Venise 4. La nuit, de ton nom, 7'32

    
    Il est certain, ajoutais-tu, que, suivant l'autorité des prophètes et la règle de l'Église, on ne doit pas cesser, même pendant la nuit, de chanter les louanges de Dieu, ainsi qu'il est écrit: «Je me suis souvenu, la nuit, de ton nom, Seigneur» et ailleurs: «Au milieu de la nuit, je me levais pour me confesser à toi» c'est-à-dire pour te louer; tandis que les sept autres louanges dont parle le prophète: «Sept fois dans le jour, j'ai chanté ta louange» ne peuvent se chanter que le jour. La première hymne qu'on appelle louange du matin, et dont il est dit dans le même prophète: «Le matin, Seigneur, je méditerai sur toi» doit se célébrer au point du jour, dès que l'aurore ou Lucifer commence à luire.

    La plupart des hymnes portent ces indications.

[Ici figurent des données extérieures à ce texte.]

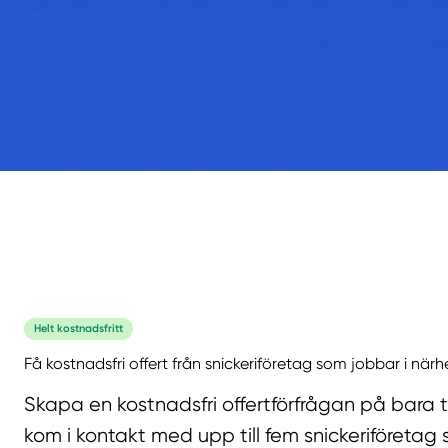
Helt kostnadsfritt
Få kostnadsfri offert från snickeriföretag som jobbar i närh
Skapa en kostnadsfri offertförfrågan på bara 
kom i kontakt med upp till fem snickeriföretag 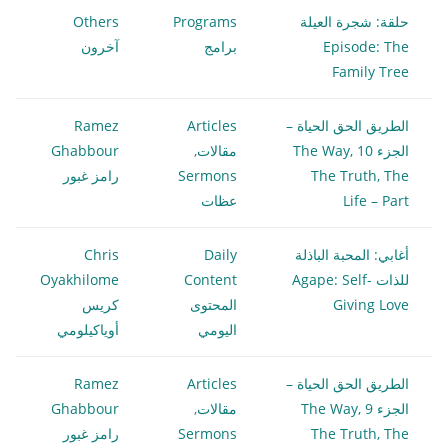
حلقة: شجرة العيلة
Programs
Others
Episode: The
برامج
آخرون
Family Tree
الطريق الحق الحياة –
Articles
Ramez
الجزء 10 The Way,
مقالات
,
Ghabbour
The Truth, The
Sermons
رامز غبور
Life – Part
عظات
أغابي: المحبة الباذلة
Daily
Chris
للذات Agape: Self-
Content
Oyakhilome
Giving Love
المحتوى
كريس
اليومي
أوياكيلومي
الطريق الحق الحياة –
Articles
Ramez
الجزء 9 The Way,
مقالات
,
Ghabbour
The Truth, The
Sermons
رامز غبور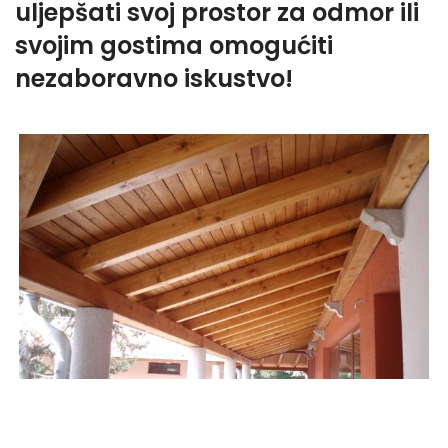
uljepšati svoj prostor za odmor ili
svojim gostima omogućiti
nezaboravno iskustvo!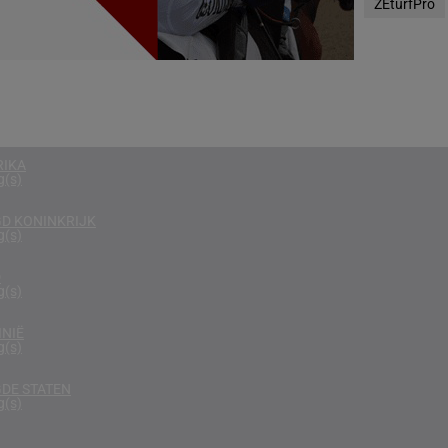
ZEturfPro
g(s)
RKEN
g(s)
EGEN
g(s)
RIKA
g(s)
D KONINKRIJK
g(s)
D
g(s)
NIË
g(s)
DE STATEN
g(s)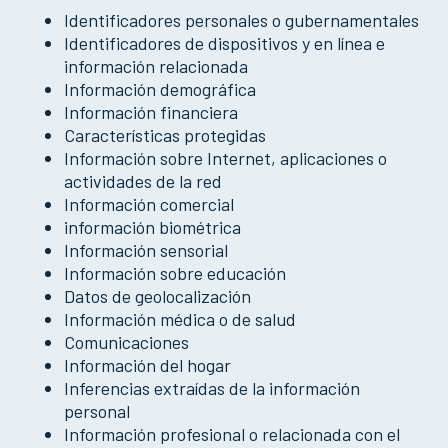
Identificadores personales o gubernamentales
Identificadores de dispositivos y en línea e
información relacionada
Información demográfica
Información financiera
Características protegidas
Información sobre Internet, aplicaciones o
actividades de la red
Información comercial
información biométrica
Información sensorial
Información sobre educación
Datos de geolocalización
Información médica o de salud
Comunicaciones
Información del hogar
Inferencias extraídas de la información
personal
Información profesional o relacionada con el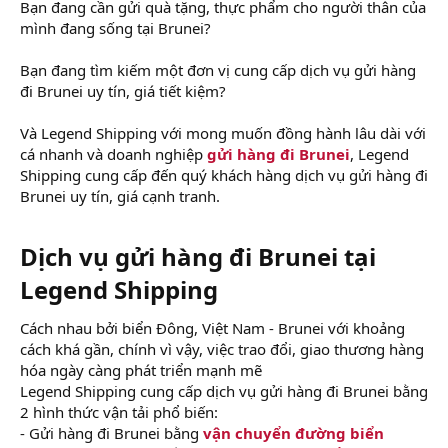
Bạn đang cần gửi quà tặng, thực phẩm cho người thân của
mình đang sống tại Brunei?
Bạn đang tìm kiếm một đơn vị cung cấp dịch vụ gửi hàng
đi Brunei uy tín, giá tiết kiệm?
Và Legend Shipping với mong muốn đồng hành lâu dài với
cá nhanh và doanh nghiệp
gửi hàng đi Brunei
, Legend
Shipping cung cấp đến quý khách hàng dịch vụ gửi hàng đi
Brunei uy tín, giá cạnh tranh.
Dịch vụ gửi hàng đi Brunei tại
Legend Shipping​
Cách nhau bởi biển Đông, Việt Nam - Brunei với khoảng
cách khá gần, chính vì vậy, việc trao đổi, giao thương hàng
hóa ngày càng phát triển mạnh mẽ
Legend Shipping cung cấp dịch vụ gửi hàng đi Brunei bằng
2 hình thức vận tải phổ biến:
- Gửi hàng đi Brunei bằng
vận chuyển đường biển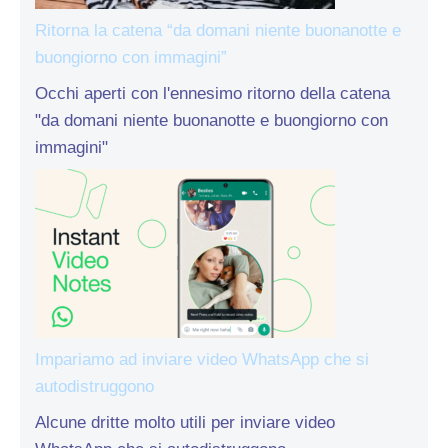
Ritorna la catena “da domani niente buonanotte e
buongiorno con immagini”
Occhi aperti con l'ennesimo ritorno della catena
"da domani niente buonanotte e buongiorno con
immagini"
Impariamo ad inviare video WhatsApp che si
autodistruggono
Alcune dritte molto utili per inviare video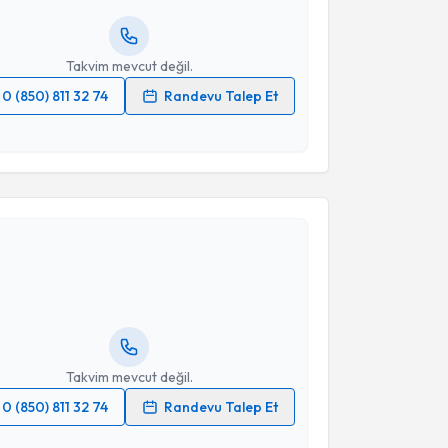
resiniz
Takvim mevcut değil.
0 (850) 811 32 74
Randevu Talep Et
 verilerimin işlenmesine ilişkin
Aydınlatma Metni
'ni
 ve kişisel verilerimin belirtilen kapsamda
esini kabul ediyorum.
akvimi Talebi
Takvim Talebini Gönder
esrin Helvacı Yılmaz
için randevu takvimi talebi
Size bu uzmandan randevu almanız için bir takvim
ında e-posta ile bilgilendireceğiz.
resiniz
Takvim mevcut değil.
0 (850) 811 32 74
Randevu Talep Et
 verilerimin işlenmesine ilişkin
Aydınlatma Metni
'ni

Quand par exemple, il est dit «La nuit, levons-nous et veillons toutes» et ailleurs: «Nous coupons la nuit par un chant» ou «Nous nous levons pour confesser ta gloire, et nous coupons les longueurs de la nuit»; et ailleurs: «La nuit couvre toutes les nuances des choses de la terre» ou «Nous nous levons de notre lit pendant le calme de la nuit» et encore «Nous rompons les longueurs de la nuit par un chant» et autres chants semblables, les hymnes témoignent assez d'elles-mêmes qu'elles sont des hymnes de nuit. De même, les hymnes du matin portent souvent l'indication du moment spécial où elles doivent être chantées. Par exemple, quand il est dit: «Voici que l'ombre de la nuit commence à s'affaiblir» et ailleurs: «Voici que se lève le jour doré» ou bien: «L'aurore commence à éclairer le ciel» ou «L'éclat de l'aurore resplendit» et ailleurs: «L'orient avant-coureur du jour chante la prochaine apparition de la lumière» ou «Lucifer brille dans tout l'éclat de son lever», par ces mots et d'autres de même nature, les hymnes nous apprennent à quels moments elles doivent se chanter; lors donc que nous n'observons pas ces moments, nous les faisons mentir en les chantant. — Octave Gréard, Lettres complètes d'Abélard et d'Héloïse,  Paris Garnier frères, 1859,  pp. 661 et sqq.